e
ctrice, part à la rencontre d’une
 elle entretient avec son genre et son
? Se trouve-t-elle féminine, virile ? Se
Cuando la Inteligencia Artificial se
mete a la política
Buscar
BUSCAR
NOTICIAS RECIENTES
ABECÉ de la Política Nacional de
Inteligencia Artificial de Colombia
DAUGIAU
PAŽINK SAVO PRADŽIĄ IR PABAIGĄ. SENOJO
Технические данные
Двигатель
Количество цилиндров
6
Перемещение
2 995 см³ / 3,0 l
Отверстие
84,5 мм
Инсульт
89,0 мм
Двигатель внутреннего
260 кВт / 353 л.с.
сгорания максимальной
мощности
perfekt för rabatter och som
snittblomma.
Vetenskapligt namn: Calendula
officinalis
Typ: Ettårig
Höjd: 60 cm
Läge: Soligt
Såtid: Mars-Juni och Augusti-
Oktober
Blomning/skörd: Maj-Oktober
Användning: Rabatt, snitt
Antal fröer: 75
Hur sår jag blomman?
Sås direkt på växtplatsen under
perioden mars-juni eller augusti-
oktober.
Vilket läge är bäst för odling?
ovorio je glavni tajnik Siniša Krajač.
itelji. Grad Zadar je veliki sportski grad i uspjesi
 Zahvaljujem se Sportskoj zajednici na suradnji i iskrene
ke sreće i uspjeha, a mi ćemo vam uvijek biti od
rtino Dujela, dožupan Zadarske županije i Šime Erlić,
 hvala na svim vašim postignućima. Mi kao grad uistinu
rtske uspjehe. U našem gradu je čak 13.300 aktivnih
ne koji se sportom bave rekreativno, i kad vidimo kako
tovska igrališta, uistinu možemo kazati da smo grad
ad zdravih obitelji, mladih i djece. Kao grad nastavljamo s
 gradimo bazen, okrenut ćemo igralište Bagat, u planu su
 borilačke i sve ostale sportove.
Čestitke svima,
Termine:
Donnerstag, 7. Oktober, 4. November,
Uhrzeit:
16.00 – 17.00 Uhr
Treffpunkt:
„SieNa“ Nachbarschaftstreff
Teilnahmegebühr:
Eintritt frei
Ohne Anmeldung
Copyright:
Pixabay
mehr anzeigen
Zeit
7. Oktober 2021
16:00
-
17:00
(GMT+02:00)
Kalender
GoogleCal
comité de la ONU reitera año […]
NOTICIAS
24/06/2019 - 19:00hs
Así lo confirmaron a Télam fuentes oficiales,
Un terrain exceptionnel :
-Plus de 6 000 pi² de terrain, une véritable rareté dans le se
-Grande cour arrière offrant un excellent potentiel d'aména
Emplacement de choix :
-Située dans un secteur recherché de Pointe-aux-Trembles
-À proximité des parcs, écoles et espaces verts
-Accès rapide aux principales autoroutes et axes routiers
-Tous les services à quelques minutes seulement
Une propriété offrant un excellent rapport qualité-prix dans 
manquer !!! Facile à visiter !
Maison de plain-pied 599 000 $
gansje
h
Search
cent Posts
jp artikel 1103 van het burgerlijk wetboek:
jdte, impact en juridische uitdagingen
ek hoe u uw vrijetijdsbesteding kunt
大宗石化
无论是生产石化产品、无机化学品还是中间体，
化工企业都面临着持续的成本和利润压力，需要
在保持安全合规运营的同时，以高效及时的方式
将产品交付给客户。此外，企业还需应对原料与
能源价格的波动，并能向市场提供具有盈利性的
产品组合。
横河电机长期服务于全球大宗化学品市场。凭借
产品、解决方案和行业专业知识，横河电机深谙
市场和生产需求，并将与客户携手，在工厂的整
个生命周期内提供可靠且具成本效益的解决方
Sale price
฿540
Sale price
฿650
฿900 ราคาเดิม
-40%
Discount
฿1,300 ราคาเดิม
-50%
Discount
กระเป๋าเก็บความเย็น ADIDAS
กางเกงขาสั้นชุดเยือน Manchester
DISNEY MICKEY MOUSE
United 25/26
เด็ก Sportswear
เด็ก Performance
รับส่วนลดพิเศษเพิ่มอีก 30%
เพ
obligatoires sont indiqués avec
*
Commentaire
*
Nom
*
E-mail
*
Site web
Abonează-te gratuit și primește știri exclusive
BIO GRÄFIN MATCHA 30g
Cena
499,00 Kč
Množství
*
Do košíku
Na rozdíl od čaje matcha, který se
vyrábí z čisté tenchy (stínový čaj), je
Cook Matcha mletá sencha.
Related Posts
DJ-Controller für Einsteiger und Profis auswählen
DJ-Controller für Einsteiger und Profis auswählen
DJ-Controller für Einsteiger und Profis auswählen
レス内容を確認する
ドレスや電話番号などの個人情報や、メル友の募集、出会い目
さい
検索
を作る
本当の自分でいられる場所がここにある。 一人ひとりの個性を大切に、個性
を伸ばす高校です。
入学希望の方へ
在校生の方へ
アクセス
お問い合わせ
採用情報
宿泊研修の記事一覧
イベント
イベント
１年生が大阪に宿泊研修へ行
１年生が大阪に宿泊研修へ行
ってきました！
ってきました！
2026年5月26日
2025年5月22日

* **Aim of the exercise**:
Copy the whole listing above line for line, keeping every character, space, and line break unchanged.

* **Task result**:
e
ctrice, part à la rencontre d’une
 elle entretient avec son genre et son
? Se trouve-t-elle féminine, virile ? Se
Cuando la Inteligencia Artificial se
mete a la política
Buscar
BUSCAR
NOTICIAS RECIENTES
ABECÉ de la Política Nacional de
Inteligencia Artificial de Colombia
DAUGIAU
PAŽINK SAVO PRADŽIĄ IR PABAIGĄ. SENOJO
Технические данные
Двигатель
Количество цилиндров
6
Перемещение
2 995 см³ / 3,0 l
Отверстие
84,5 мм
Инсульт
89,0 мм
Двигатель внутреннего
260 кВт / 353 л.с.
сгорания максимальной
мощности
perfekt för rabatter och som
snittblomma.
Vetenskapligt namn: Calendula
officinalis
Typ: Ettårig
Höjd: 60 cm
Läge: Soligt
Såtid: Mars-Juni och Augusti-
Oktober
Blomning/skörd: Maj-Oktober
Användning: Rabatt, snitt
Antal fröer: 75
Hur sår jag blomman?
Sås direkt på växtplatsen under
perioden mars-juni eller augusti-
oktober.
Vilket läge är bäst för odling?
ovorio je glavni tajnik Siniša Krajač.
itelji. Grad Zadar je veliki sportski grad i uspjesi
 Zahvaljujem se Sportskoj zajednici na suradnji i iskrene
ke sreće i uspjeha, a mi ćemo vam uvijek biti od
rtino Dujela, dožupan Zadarske županije i Šime Erlić,
 hvala na svim vašim postignućima. Mi kao grad uistinu
rtske uspjehe. U našem gradu je čak 13.300 aktivnih
ne koji se sportom bave rekreativno, i kad vidimo kako
tovska igrališta, uistinu možemo kazati da smo grad
ad zdravih obitelji, mladih i djece. Kao grad nastavljamo s
 gradimo bazen, okrenut ćemo igralište Bagat, u planu su
 borilačke i sve ostale sportove.
Čestitke svima,
Termine:
Donnerstag, 7. Oktober, 4. November,
Uhrzeit:
16.00 – 17.00 Uhr
Treffpunkt:
„SieNa“ Nachbarschaftstreff
Teilnahmegebühr:
Eintritt frei
Ohne Anmeldung
Copyright:
Pixabay
mehr anzeigen
Zeit
7. Oktober 2021
16:00
-
17:00
(GMT+02:00)
Kalender
GoogleCal
comité de la ONU reitera año […]
NOTICIAS
24/06/2019 - 19:00hs
Así lo confirmaron a Télam fuentes oficiales,
Un terrain exceptionnel :
-Plus de 6 000 pi² de terrain, une véritable rareté dans le se
-Grande cour arrière offrant un excellent potentiel d'aména
Emplacement de choix :
-Située dans un secteur recherché de Pointe-aux-Trembles
-À proximité des parcs, écoles et espaces verts
-Accès rapide aux principales autoroutes et axes routiers
-Tous les services à quelques minutes seulement
Une propriété offrant un excellent rapport qualité-prix dans 
manquer !!! Facile à visiter !
Maison de plain-pied 599 000 $
gansje
h
Search
cent Posts
jp artikel 1103 van het burgerlijk wetboek:
jdte, impact en juridische uitdagingen
ek hoe u uw vrijetijdsbesteding kunt
大宗石化
无论是生产石化产品、无机化学品还是中间体，
化工企业都面临着持续的成本和利润压力，需要
在保持安全合规运营的同时，以高效及时的方式
将产品交付给客户。此外，企业还需应对原料与
能源价格的波动，并能向市场提供具有盈利性的
产品组合。
横河电机长期服务于全球大宗化学品市场。凭借
产品、解决方案和行业专业知识，横河电机深谙
市场和生产需求，并将与客户携手，在工厂的整
个生命周期内提供可靠且具成本效益的解决方
Sale price
฿540
Sale price
฿650
฿900 ราคาเดิม
-40%
Discount
฿1,300 ราคาเดิม
-50%
Discount
กระเป๋าเก็บความเย็น ADIDAS
กางเกงขาสั้นชุดเยือน Manchester
DISNEY MICKEY MOUSE
United 25/26
เด็ก Sportswear
เด็ก Performance
รับส่วนลดพิเศษเพิ่มอีก 30%
เพ
obligatoires sont indiqués avec
*
Commentaire
*
Nom
*
E-mail
*
Site web
Abonează-te gratuit și primește știri exclusive
BIO GRÄFIN MATCHA 30g
Cena
499,00 Kč
Množství
*
Do košíku
Na rozdíl od čaje matcha, který se
vyrábí z čisté tenchy (stínový čaj), je
Cook Matcha mletá sencha.
Related Posts
DJ-Controller für Einsteiger und Profis auswählen
DJ-Controller für Einsteiger und Profis auswählen
DJ-Controller für Einsteiger und Profis auswählen
レス内容を確認する
ドレスや電話番号などの個人情報や、メル友の募集、出会い目
さい
検索
を作る
本当の自分でいられる場所がここにある。 一人ひとりの個性を大切に、個性
を伸ばす高校です。
入学希望の方へ
在校生の方へ
アクセス
お問い合わせ
採用情報
宿泊研修の記事一覧
イベント
イベント
１年生が大阪に宿泊研修へ行
１年生が大阪に宿泊研修へ行
ってきました！
ってきました！
2026年5月26日
2025年5月22日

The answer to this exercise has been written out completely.